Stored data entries
-=-=-
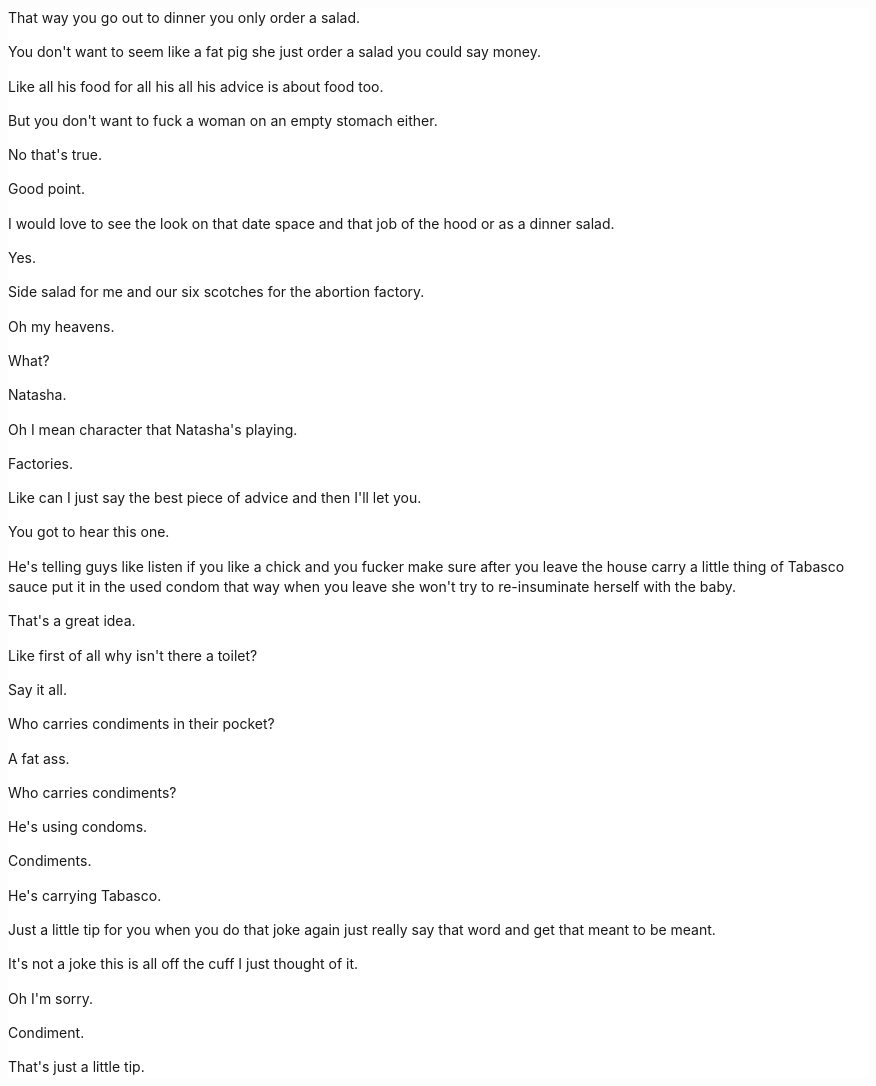 That way you go out to dinner you only order a salad.

You don't want to seem like a fat pig she just order a salad you could say money.

Like all his food for all his all his advice is about food too.

But you don't want to fuck a woman on an empty stomach either.

No that's true.

Good point.

I would love to see the look on that date space and that job of the hood or as a dinner salad.

Yes.

Side salad for me and our six scotches for the abortion factory.

Oh my heavens.

What?

Natasha.

Oh I mean character that Natasha's playing.

Factories.

Like can I just say the best piece of advice and then I'll let you.

You got to hear this one.

He's telling guys like listen if you like a chick and you fucker make sure after you leave the house carry a little thing of Tabasco sauce put it in the used condom that way when you leave she won't try to re-insuminate herself with the baby.

That's a great idea.

Like first of all why isn't there a toilet?

Say it all.

Who carries condiments in their pocket?

A fat ass.

Who carries condiments?

He's using condoms.

Condiments.

He's carrying Tabasco.

Just a little tip for you when you do that joke again just really say that word and get that meant to be meant.

It's not a joke this is all off the cuff I just thought of it.

Oh I'm sorry.

Condiment.

That's just a little tip.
-=-=-
TASK DIRECTIONS: From the records above, transcribe exactly the run of lines that opens with the line holding "Side salad for" and closes with the line holding "You got to hear this one.", both included.

WORKED SOLUTION:
Side salad for me and our six scotches for the abortion factory.

Oh my heavens.

What?

Natasha.

Oh I mean character that Natasha's playing.

Factories.

Like can I just say the best piece of advice and then I'll let you.

You got to hear this one.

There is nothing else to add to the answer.